Alan Gilbert & Antoine Tamestit in der Elbphilharmonie
Doppelte Bratschen-Power und eine sinfonische Revolution: Beim ersten Auftritt von Artist in Residence Antoine Tamestit gibt’s Werke von Bach, Hindemith und Beethoven.
Bratsche rules! Tamestit als Residenzkünstler
Antoine Tamestit ist einer der wenigen echten Bratschen-Stars. Der französische Streicher, Mitte 40, besticht mit seinem Farbsinn, seiner Virtuosität und Vielseitigkeit. All das demonstriert er auch beim Auftakt zu seiner Residenz, wenn er als Solist zum NDR Elbphilharmonie Orchester kommt.
Bach: Barocker Battle
Das sechste Brandenburgische Konzert hat einen besonderen Sound. Weil Johann Sebastian Bach dort auf Geigen verzichtet. Wobei - das Wort "Verzicht" passt eigentlich nicht. Es ist eher ein Gewinn, dass man endlich die Bratschen besser hört, mit ihrem warmen Timbre. Erst recht, wenn jemand wie Antoine Tamestit dieses Timbre leuchten lässt. Der Artist in Residence übernimmt den einen Bratschensolopart.

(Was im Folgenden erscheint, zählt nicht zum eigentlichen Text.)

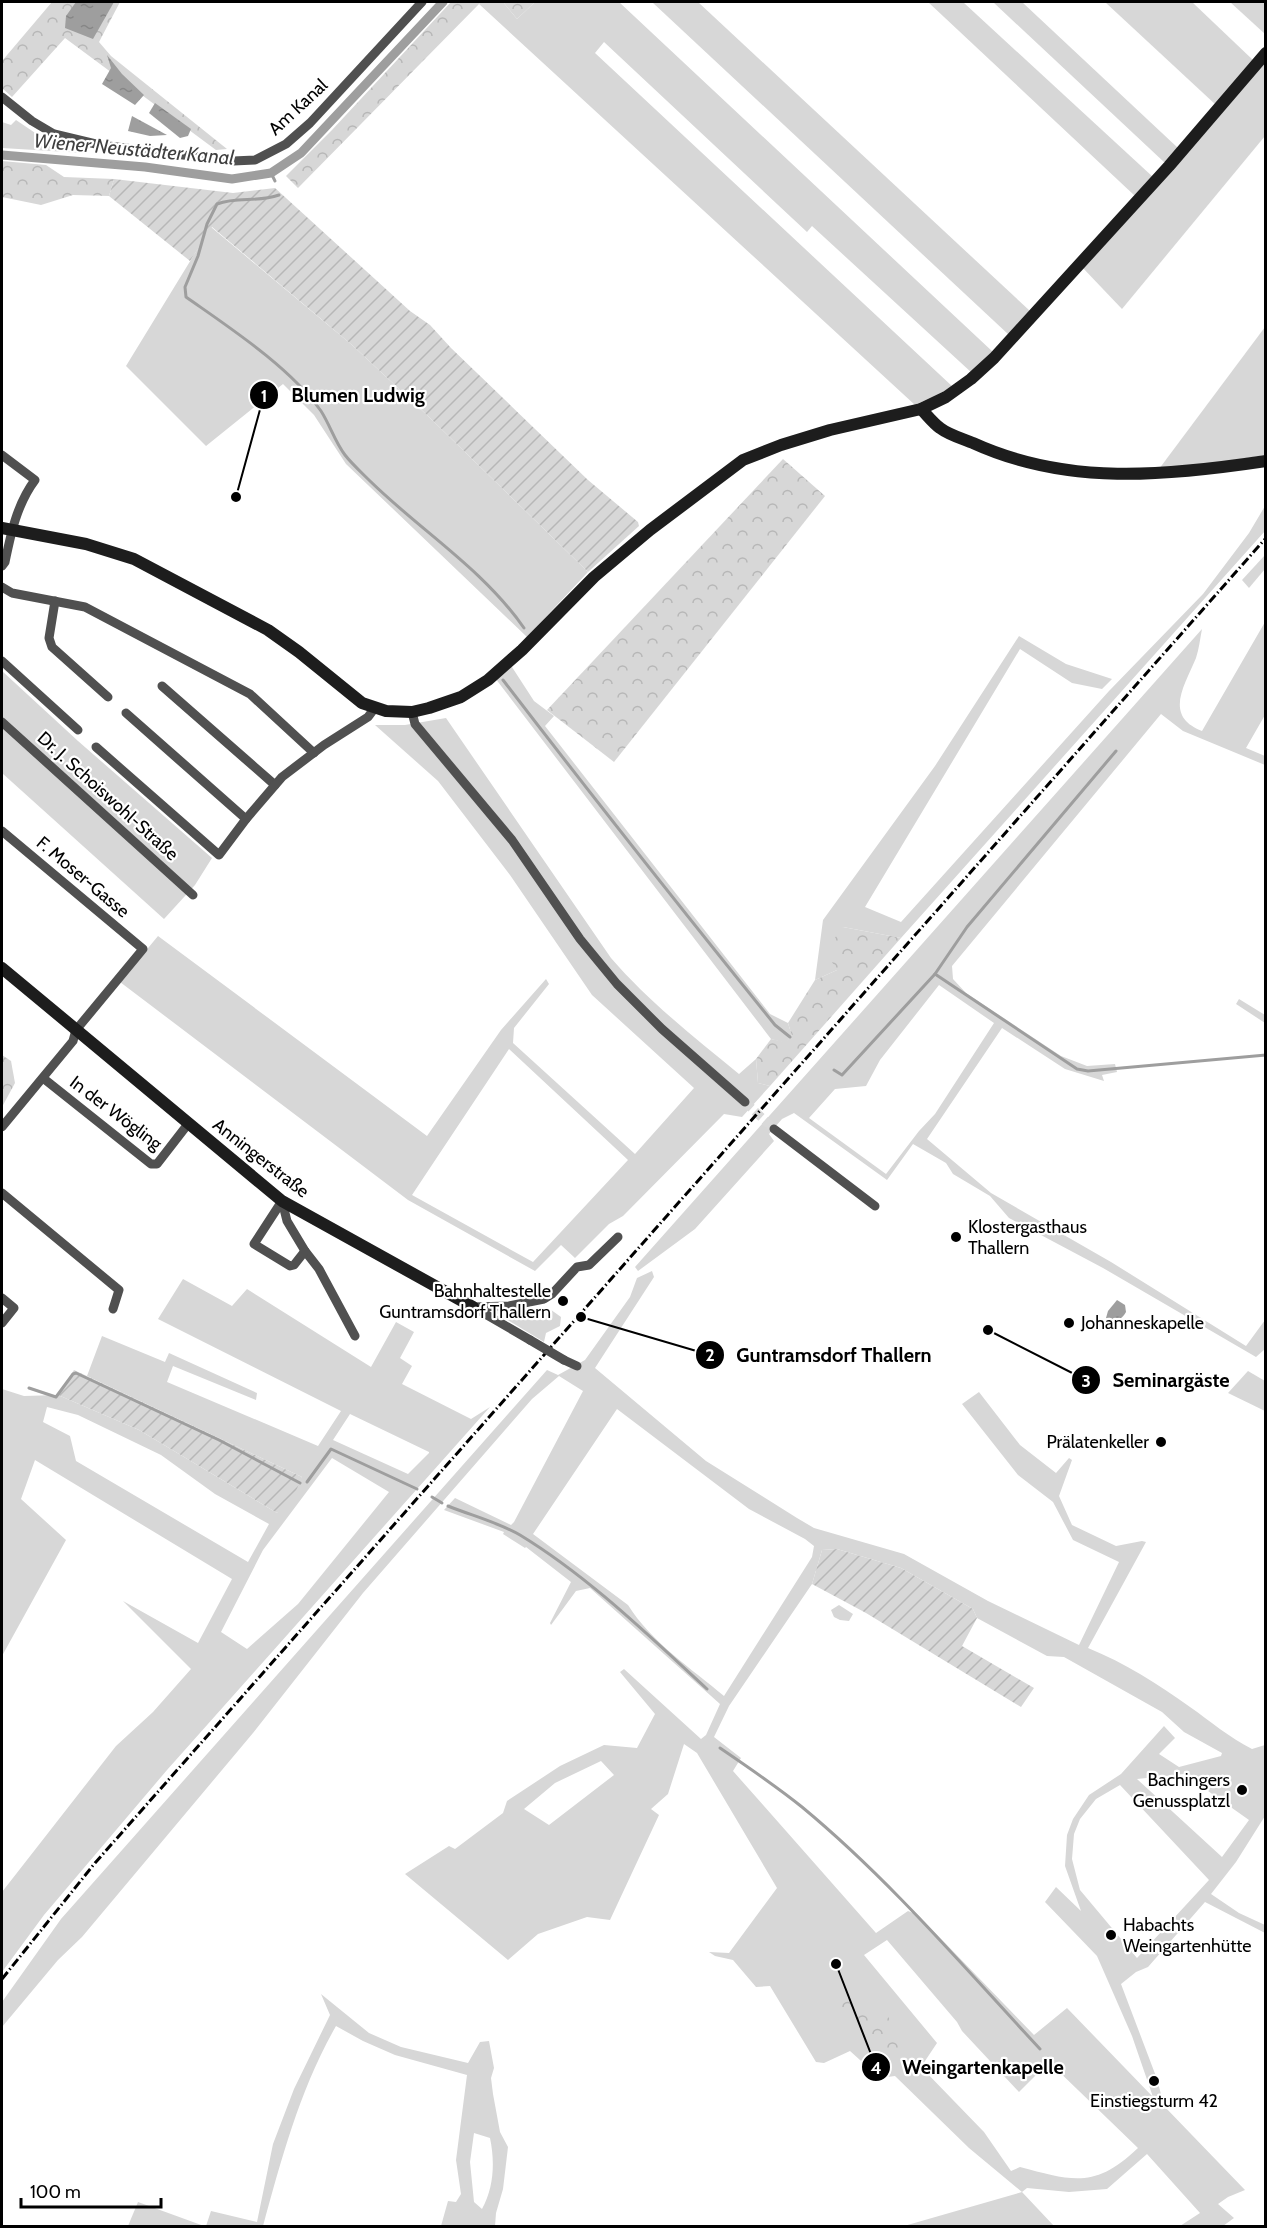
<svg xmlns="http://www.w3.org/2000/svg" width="1267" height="2228" font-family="Cabin,sans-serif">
  <defs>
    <pattern id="forest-crowns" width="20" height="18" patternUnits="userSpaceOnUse" patternTransform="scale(1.5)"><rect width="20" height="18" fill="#d7d7d7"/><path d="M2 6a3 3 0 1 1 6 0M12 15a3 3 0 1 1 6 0" fill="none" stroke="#b7b7b7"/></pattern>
    <pattern id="garden-furrows" width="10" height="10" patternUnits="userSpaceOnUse" patternTransform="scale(1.5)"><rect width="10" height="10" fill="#d7d7d7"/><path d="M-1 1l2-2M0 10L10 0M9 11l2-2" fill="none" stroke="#b7b7b7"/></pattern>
    <pattern id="water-ripples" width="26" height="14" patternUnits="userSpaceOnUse" patternTransform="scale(1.5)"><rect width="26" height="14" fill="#9e9e9e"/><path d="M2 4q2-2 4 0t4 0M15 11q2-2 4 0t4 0" fill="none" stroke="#868686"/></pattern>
  </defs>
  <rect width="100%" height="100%" fill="#fff"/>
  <g fill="#d7d7d7" fill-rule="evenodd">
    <polygon points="481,2 503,2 517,19 535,2 619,2 993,352 972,373 812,226 807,232 604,42 595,53 953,387 915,405 479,4"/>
    <polygon points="652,2 698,2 1030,311 1009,335"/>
    <polygon points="928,2 963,2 1153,177 1135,196"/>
    <polygon points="993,2 1022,2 1178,148 1165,163"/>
    <polygon points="1105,2 1192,2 1254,61 1216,105"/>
    <polygon points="1230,2 1265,2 1265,34"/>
    <polygon points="1265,61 1265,136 1122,309 1082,267"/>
    <polygon points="16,120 50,143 84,146 84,153 2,148 2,122 11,125"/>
    <polygon points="211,227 352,345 429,417 588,572 527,637 346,464 314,415 283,384 206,446 126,366"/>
    <polygon points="1265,327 1265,455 1191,467 1159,469"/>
    <polygon points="1265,506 1265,531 901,938 843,927 837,970 815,980 823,920 935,766 1019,636 1066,664 1112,679 1102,689 1072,683 1020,649 865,907 901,922 1109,691 1203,594 1249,533"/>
    <polygon points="1265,555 1265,569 1249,588 1242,580"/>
    <path d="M1265,622V715L1246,748L1265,756V765L1183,731L1161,714L952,966L953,979L966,993L1061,1056L1087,1066L1115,1064L1117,1072L1102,1075L1104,1081L1065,1069L1002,1028L927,1139L991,1193L1111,1262L1246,1346L1265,1320V1349L1256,1357L1103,1268L1009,1218L990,1196L953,1174L946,1163L913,1144L887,1180L794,1113L782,1119L769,1134L774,1141L695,1229L638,1271L635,1267L1202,629C1200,639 1199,649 1196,658C1185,685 1163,716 1202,731ZM939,985L994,1023L935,1114L919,1131L886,1174L809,1118L835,1089L866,1086L880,1060Z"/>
    <polygon points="510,664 534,701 554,716 545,726 770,1014 788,1023 792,1036 786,1043 771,1039 495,678"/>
    <polygon points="2,671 78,741 212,858 195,885 164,919 2,773"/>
    <path d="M446,718L611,958C649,1002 694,1037 739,1074L756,1059L758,1083L770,1086L742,1117L724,1114L623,1216L609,1224L575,1258L561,1245L535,1271L408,1200L120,982L158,936L427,1136L501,1030L546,979L549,984L514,1028L513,1043L635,1154L694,1088L592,995L510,875L438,781L375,725H405ZM509,1049L628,1160L533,1262L412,1195Z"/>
    <polygon points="1239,999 1265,1015 1265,1023 1236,1004"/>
    <path d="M652,1271L654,1277L595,1368L706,1461L797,1518L814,1528L904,1554L988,1601L1079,1645L1119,1562L1073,1540L1053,1502L1018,1475L962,1404L979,1392L1020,1445L1056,1473L1069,1458L1072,1460L1059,1496L1072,1525L1116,1546L1142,1541L1146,1542L1088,1648C1125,1663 1158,1684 1190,1707C1210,1721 1230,1738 1252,1749L1265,1745V1816L1236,1862L1211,1894L1239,1913L1265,1925V1933L1205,1902L1148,1967L1136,1972L1121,1984L1157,2079L1164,2106L1245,2190L1228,2197L1218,2204L1234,2218L1223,2226H1180L1200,2213L1147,2154L1107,2189L1069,2192L1027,2188L1022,2192L1054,2226H904L1022,2192L969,2148L895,2076L880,2078L850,2051L824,2063L816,2062L770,1986L756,1987L733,1960L715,1956L709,1952L729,1953L777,1888L697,1753L684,1744L668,1794L651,1809L659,1815L610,1920L587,1917L538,1934L508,1960L405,1874L449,1846L455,1849L503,1813L507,1801L560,1766L604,1745L637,1748L655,1714L620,1672L624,1669L701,1739L706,1735L720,1704L590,1588L576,1591L551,1625L550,1623L571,1582L526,1547L525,1548L503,1534L504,1532L444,1510L455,1498L511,1525L514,1522L583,1391L559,1376L532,1399L363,1593L253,1733L82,1937L58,1960L2,2027V2002L61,1919L547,1370L558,1375L585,1360L630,1297L637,1278ZM617,1409L749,1509L805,1539L814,1546L812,1557L724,1696C692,1669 651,1642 628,1605L533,1534ZM837,1549L901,1568L973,1609L977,1618L1047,1656L1064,1657L1162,1712L1184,1732L1222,1753L1221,1756L1179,1767L1159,1754L1175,1738L1164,1726L1121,1774L1089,1795L1073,1819L1067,1835L1065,1866L1081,1911L1056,1887L1045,1902L1097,1956L1132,2036L1153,2097L1067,2008L1034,2035L918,1915L908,1911L876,1933L733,1771L741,1758L714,1737L729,1706L812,1584L822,1550ZM601,1761L614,1775L549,1825L524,1809L555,1783ZM1184,1774L1249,1820L1222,1857L1137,1779ZM1120,1785L1209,1880L1137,1958L1080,1890L1072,1859L1074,1834L1080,1819L1096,1799ZM887,1940L957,2022L962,2031L1019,2092L1049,2062L1138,2148C1095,2189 1073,2181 1020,2167L1011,2171L984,2132L921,2067L937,2043L864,1955Z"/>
    <path d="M183,1279L232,1306L247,1289L371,1367L396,1322L414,1332L400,1358L412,1366L402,1384L471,1419L490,1407L167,1770L44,1915L2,1972V1892L116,1746L153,1712L191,1669L123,1601L198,1643L232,1579L35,1460L21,1499L66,1540L2,1656V1389L24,1396L58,1395L139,1430L277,1513L302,1477L87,1376L102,1336L165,1362L169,1353L257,1393L256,1400L173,1366L167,1382L318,1446L341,1411L158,1319ZM47,1407L78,1415L161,1455L215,1494L269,1524L248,1562L76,1461L70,1436L43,1422ZM350,1414L429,1452V1453L408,1474L333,1440ZM332,1458L389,1492L298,1604L247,1649L221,1632L263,1550Z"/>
    <path d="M547,1307L561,1317L560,1326L546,1333L544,1342L491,1310C500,1310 505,1315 514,1317C524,1320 538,1311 547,1307Z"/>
    <polygon points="1248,1371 1265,1381 1265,1411 1228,1393"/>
    <polygon points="839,1605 853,1614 849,1621 840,1620 834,1617 831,1610"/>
    <path d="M321,1994L369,2033L401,2047L468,2063L480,2042L489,2041L494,2068L491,2078L493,2094L500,2132L508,2147L503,2189L496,2213L495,2226H441L448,2201L456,2202L461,2194L456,2160L467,2075L395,2055L363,2041L336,2026C300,2089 282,2157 263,2226H206L211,2211L257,2222L273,2144L294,2089L330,2015ZM474,2133L490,2138C495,2162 494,2187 482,2209L474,2202L470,2162Z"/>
    <polygon points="138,2202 204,2226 128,2226"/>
  </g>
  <g fill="url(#forest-crowns)">
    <polygon points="52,2 120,2 99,42 111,56 227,149 216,150 65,38 12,97 2,88 2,61"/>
    <polygon points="451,2 481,2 298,188 286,176 332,130"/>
    <polygon points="503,2 535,2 517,19"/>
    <polygon points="2,161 46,165 64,177 114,179 109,196 73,195 41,205 2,197"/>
    <polygon points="783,459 825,496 614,762 547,710"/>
    <polygon points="843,927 901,938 770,1086 758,1083 756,1059 771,1039 786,1042 792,1036 788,1023 815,980 837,970 825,951"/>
    <polygon points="2,1055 11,1061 15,1083 2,1107"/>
    <polygon points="842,1990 868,2013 885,2011 908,2053 895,2063 859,2030 834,1999"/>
  </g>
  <g fill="url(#garden-furrows)">
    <polygon points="114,179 233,193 275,188 410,311 430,325 451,348 588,480 638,522 639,526 588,572 429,417 352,345 212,227 190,261 109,196"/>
    <polygon points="74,1370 302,1477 292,1500 277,1513 139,1430 58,1395"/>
    <polygon points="837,1549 901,1568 973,1609 977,1618 962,1646 1034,1688 1021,1707 866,1613 812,1584 822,1550"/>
  </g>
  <g fill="url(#water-ripples)">
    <polygon points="76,2 114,2 93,39 65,28 66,16"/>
    <polygon points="107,55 122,74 144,95 135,105 102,84 111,68"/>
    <polygon points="155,103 191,129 188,136 180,138 149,113"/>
    <polygon points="132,116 167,135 150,136 128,131"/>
    <path d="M1117,1300L1125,1305L1126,1312C1122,1319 1116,1323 1108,1320L1106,1318L1108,1311Z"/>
  </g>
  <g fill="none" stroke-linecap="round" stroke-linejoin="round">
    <g stroke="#9e9e9e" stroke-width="3">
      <polyline points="271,173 275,181"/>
      <path d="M279,195C256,203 238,196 217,204L207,224L198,256L185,287L186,297C230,328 290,367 321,411C330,425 335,442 345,455C352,464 362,473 370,481C421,531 483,569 524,628"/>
      <path d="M503,680C592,796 683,911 775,1025L790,1037"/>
      <polyline points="935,974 1077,1069 1088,1071 1266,1055"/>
      <polyline points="834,1070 842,1075 935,974 967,927 1116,751"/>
      <polyline points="29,1388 56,1397 73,1374 76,1373 219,1440 300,1483"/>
      <polyline points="307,1482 331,1449 417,1489"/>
      <polyline points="432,1497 442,1503"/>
      <path d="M448,1506C470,1515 500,1523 520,1535C589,1577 648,1635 707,1689"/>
      <path d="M720,1748C748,1767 776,1786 802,1807C889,1879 963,1966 1040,2049"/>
    </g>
    <polyline stroke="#9e9e9e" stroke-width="9" points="2,155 145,167 232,179 271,173 301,153 443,2"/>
    <polyline stroke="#d9d9d9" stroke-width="9" stroke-dasharray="9 4.5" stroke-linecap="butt" points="745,1102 774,1129"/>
    <g stroke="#505050" stroke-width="9">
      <polyline points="2,97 32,121 54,134 100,145 233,161 255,160 286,144 310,123 422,2"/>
      <path d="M2,455L35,480C17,504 11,533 5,562L2,566"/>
      <polyline points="2,587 12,593 85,607 250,694 314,753"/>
      <polyline points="55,601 49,638 52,647 108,697"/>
      <polyline points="2,661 78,730"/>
      <polyline points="162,686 275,785"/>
      <polyline points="412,712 415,724 512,840 580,939 617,984 662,1029 745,1102"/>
      <polyline points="126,713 246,819"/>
      <polyline points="2,722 193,895"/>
      <polyline points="96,747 219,855 246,819 282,777 324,745 368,717 374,709"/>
      <polyline points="2,831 143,949 76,1030 73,1041 2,1127"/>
      <polyline points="43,1078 151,1164 157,1164 188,1124"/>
      <polyline points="774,1129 875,1206"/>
      <polyline points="2,1193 119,1290 113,1309"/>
      <polyline points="282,1201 287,1221 305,1251 319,1269 355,1336"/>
      <polyline points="282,1201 254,1244 290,1266 294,1265 305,1251"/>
      <polyline points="2,1298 14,1308 2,1323"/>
      <polyline points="473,1307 509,1306 544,1299 552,1294 577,1267 589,1265 618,1237"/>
      <polyline points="475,1308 530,1340"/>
      <polyline points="564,1360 577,1366"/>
    </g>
    <g stroke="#1d1d1d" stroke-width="12">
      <path d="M921,409C927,415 933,423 940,428C949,435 963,439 973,443C1067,486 1166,476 1266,461"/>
      <polyline points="2,528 86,544 134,559 268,630 299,652 362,703 386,711 412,712 429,708 461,697 488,680 522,650 594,577 650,530 743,460 781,445 830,430 921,409 946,397 971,379 994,358 1169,166 1266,53"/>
      <polyline points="2,968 282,1201 473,1307"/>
    </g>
    <polyline stroke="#000" stroke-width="3" stroke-dasharray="9 3 1.5 3" stroke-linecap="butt" points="2,1979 95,1863 1266,538"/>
    <polyline stroke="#505050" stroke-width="9" points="530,1340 564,1360"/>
  </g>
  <g fill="#000" stroke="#fff" stroke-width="2">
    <circle cx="956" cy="1237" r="6"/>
    <circle cx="563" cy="1301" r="6"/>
    <circle cx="1069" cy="1323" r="6"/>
    <circle cx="1161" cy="1442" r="6"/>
    <circle cx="1242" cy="1790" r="6"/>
    <circle cx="1111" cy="1935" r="6"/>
    <circle cx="1154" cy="2081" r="6"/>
  </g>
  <g text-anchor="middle" stroke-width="4.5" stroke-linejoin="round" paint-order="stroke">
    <g font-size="18" fill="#000" stroke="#fff">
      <text transform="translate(298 107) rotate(-43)" y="6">Am Kanal</text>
      <text transform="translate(108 796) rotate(42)" y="6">Dr. J. Schoiswohl-Straße</text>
      <text transform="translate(83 877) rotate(40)" y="6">F. Moser-Gasse</text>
      <text transform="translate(116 1113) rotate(37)" y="6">In der Wögling</text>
      <text transform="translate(261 1158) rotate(38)" y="6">Anningerstraße</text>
    </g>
    <g font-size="18" fill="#000" stroke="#fff" text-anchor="start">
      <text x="968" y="1233">Klostergasthaus<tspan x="968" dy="21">Thallern</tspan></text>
      <text x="551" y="1297" text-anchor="end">Bahnhaltestelle<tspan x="551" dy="21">Guntramsdorf Thallern</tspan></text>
      <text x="1081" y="1329">Johanneskapelle</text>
      <text x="1149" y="1448" text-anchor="end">Prälatenkeller</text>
      <text x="1230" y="1786" text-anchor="end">Bachingers<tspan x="1230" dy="21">Genussplatzl</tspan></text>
      <text x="1123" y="1931">Habachts<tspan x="1123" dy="21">Weingartenhütte</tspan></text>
      <text x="1154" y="2107" text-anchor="middle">Einstiegsturm 42</text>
    </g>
    <g font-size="20" font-style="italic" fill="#3f3f3f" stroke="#fff">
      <text transform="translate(134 149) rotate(5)" y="7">Wiener Neustädter Kanal</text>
    </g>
  </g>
  <path fill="none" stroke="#000" stroke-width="2" d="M236 497L264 395M581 1317L710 1355M988 1330L1086 1380M836 1964L876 2067"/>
  <g fill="#000" stroke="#fff" stroke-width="2">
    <circle cx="236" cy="497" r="6"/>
    <circle cx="581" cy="1317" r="6"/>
    <circle cx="988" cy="1330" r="6"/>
    <circle cx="836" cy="1964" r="6"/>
    <circle cx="264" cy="395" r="15"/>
    <circle cx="710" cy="1355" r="15"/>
    <circle cx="1086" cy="1380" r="15"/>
    <circle cx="876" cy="2067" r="15"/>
  </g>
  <g font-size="18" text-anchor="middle" font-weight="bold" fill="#fff">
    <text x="264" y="402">1</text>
    <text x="710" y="1361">2</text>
    <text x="1086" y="1387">3</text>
    <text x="876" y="2074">4</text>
  </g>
  <g font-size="20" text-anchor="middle" font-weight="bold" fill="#000" stroke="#fff" stroke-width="4.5" stroke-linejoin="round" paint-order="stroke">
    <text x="358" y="402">Blumen Ludwig</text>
    <text x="834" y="1362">Guntramsdorf Thallern</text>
    <text x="1171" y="1387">Seminargäste</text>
    <text x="983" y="2074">Weingartenkapelle</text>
  </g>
  <rect width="1267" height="2228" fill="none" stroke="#000000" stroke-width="6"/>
  <path d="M21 2198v9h140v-9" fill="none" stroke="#000000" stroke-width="3"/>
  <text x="30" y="2198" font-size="18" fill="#000000" stroke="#ffffff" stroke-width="4.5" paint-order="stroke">100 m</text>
</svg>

Den anderen spielt Chefdirigent Alan Gilbert, seines Zeichens gelernter Streicher. Ein barocker Bratschen-Battle auf Augenhöhe.
Hindemith: Draufgänger-Musik
Der Groove, mit dem Bach die beiden schnellen Sätze zum Schwingen bringt, hallt auch im zweiten Stück des Programms nach: der Kammermusik Nr. 5 von Paul Hindemith, einem verkappten Bratschenkonzert. Nach einer knackig-kurzen Fanfare treibt das mit Bläsern und tiefen Streichern besetzte Kammerorchester die Bratsche vor sich her. Und die hat hier einiges zu fiedeln. In dem 1927 entstandenen Stück hat Hindemith sich selbst eines der schwierigsten Solowerke für Bratsche in die Finger geschrieben - und sich in seiner Lust an schrägen, manchmal auch bizarren Ideen ausgetobt. Das Hindemith-Forum hat seine sieben Kammermusiken einmal als "Musik eines Draufgängers" überschrieben.
Beethoven: Neues Kapitel
Ein musikalischer Draufgänger war auch Ludwig van Beethoven. Er hat mit vielen Konventionen gebrochen und nicht nur das Publikum oft irritiert und aufgeschreckt. Sicher auch mit seiner ersten Sinfonie, die Alan Gilbert nach der Pause dirigiert. Das Stück beginnt mit einem dissonanten Akkord. Als wollte Beethoven im April 1800, am Beginn eines neuen Jahrhunderts, demonstrativ auch ein neues Kapitel der Sinfonik aufschlagen. Seine Sinfonie steht zwar noch in der Tradition der Vorbilder Haydn und Mozart - aber Beethoven schlägt schon unüberhörbar einen ganz eigenen Ton an. Indem er die Hörerinnen und Hörer mit Trugschlüssen foppt, den langsamen Satz mit Pauken und Trompeten begleitet und im "Menuetto" bereits ein waschechtes Scherzo schreibt.